Levaram uma tarde discutindo, ou não mulheres. Fiquei do lado de fora, até terminar a sessão. Na saída, uns evitavam me olhar. Me assustei. Passou um desembargador e disse ‘tu tens condições de ser uma magistrada’. Meu Deus, aí eu soube que havia sido por um voto. Eram 24 desembargadores, e tinha dado 12 a 12. Havia desconforto, porque diziam que as mulheres poderiam passar, mas rodariam no exame oral. A prova oral era realizada no pleno do tribunal, tinha aquele ‘u’ das cadeiras, até foi complicado para mim, porque meu pai foi velado lá. Foi horrível. Mas fiquei sabendo até que chegaram a pensar em reduzir as notas para as mulheres não passarem. Pedi que algumas pessoas assistissem às provas orais e às identificações das provas.

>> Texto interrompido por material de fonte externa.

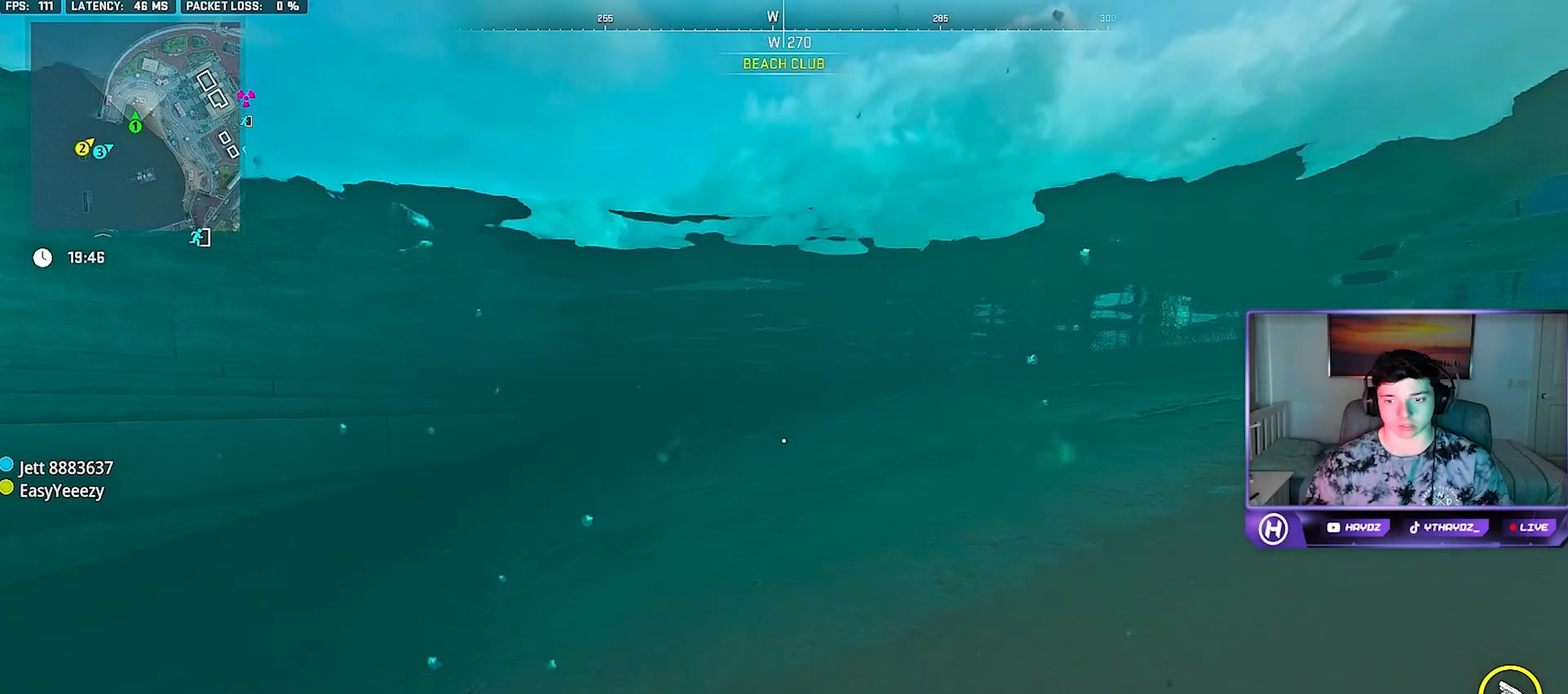
{"buttons": [], "left_stick": "up-left", "right_stick": "center", "button_events": []}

Baixar notas seria um escândalo?

Foi um comentário, ‘quem sabe baixamos’. Um presidente de tribunal uma vez me disse, ‘mulheres, vocês são umas danadas, faz tempo que não deixamos tirarem primeiro lugar’. O que é isso, ‘não deixar mulher tirar primeiro lugar’?

E o exame psicotécnico?

Fui chamada duas vezes para fazer o psicotécnico, eu e a Regina Bollick (também classificada), para renovar a coisa. Essa dificuldade, resistência, acompanhou toda a minha trajetória profissional.

A senhora é a primeira, mas havia também a Regina Bollick?

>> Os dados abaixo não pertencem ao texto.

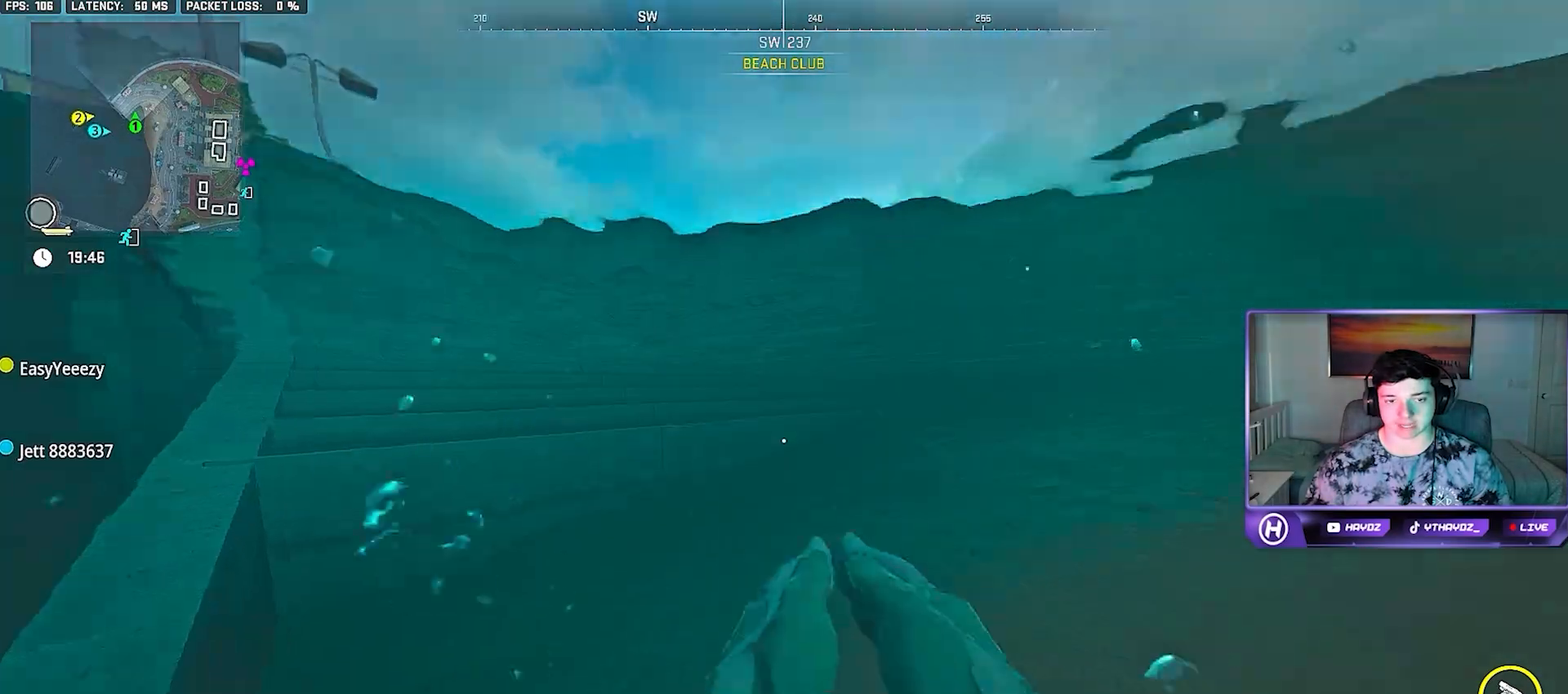
{"buttons": [], "left_stick": "up", "right_stick": "center", "button_events": []}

Fui a primeira por causa da classificação. Fui a sétima. Mas teve gente que iria me dar 10 e me deu 9. Poderia ter sido melhor.

Como foi sua entrada no tribunal?

Entrei lá como datilógrafa. Fui contratada pelo Instituto de Previdência do Estado (IPE) e colocada à disposição do tribunal. Meu pai ficou bravo, porque achava que mulher não deveria trabalhar.

Mas aí há uma contradição. Ele não a queria como a primeira juíza?

Pois é, ele não dizia isso jamais para mim.

Ele mudou seus conceitos?

Havia confronto. Fui fazer Direito, e ele achou o máximo, chorou. Mas, na hora de me inscrever, queria que eu cursasse de manhã, e eu à noite. Ele dizia, ‘imagina estudar à noite’. Me matriculei no último dia por causa dessa discussão. Quase só homens estudavam à noite. Eu argumentava que iria trabalhar, e ele dizia que não precisaria. Fomos juntos para a minha inscrição, ele insistindo para eu fazer de manhã. Aí, consegui emprego no IPE. Eu queria mostrar quem era.

E no trabalho, mais superação?

Fui absolutamente competente. Comecei como datilógrafa sem saber bater à máquina. Era máquina manual, oito páginas, com carbono, eu não dava conta, não tinha fim. Aí, comecei a namorar um colega que me ajudava no serviço (risos). Mas fui galgando no tribunal. Primeiro datilógrafa, depois oficial de gabinete, secretária. Quando me formei, era assessora do presidente do tribunal.

Onde começou como juíza?

Em Ibirubá, a 370 quilômetros de Porto Alegre. Queriam que eu ficasse em Porto Alegre, que o Interior seria pesado para uma moça. Mas fui. Não tinha asfalto nem telefone. Ibirubá me recebeu bem, como uma autoridade. A cidade nunca tinha tido nem juiz, eram atendidos pelo juiz de Cruz Alta. Minha mãe foi comigo por causa da mudança, e todos acharam que era ela a juíza. Diziam, ‘a senhora tem uma filhinha tão engraçadinha’. Me integrei à comunidade. O sexo não fazia diferença. 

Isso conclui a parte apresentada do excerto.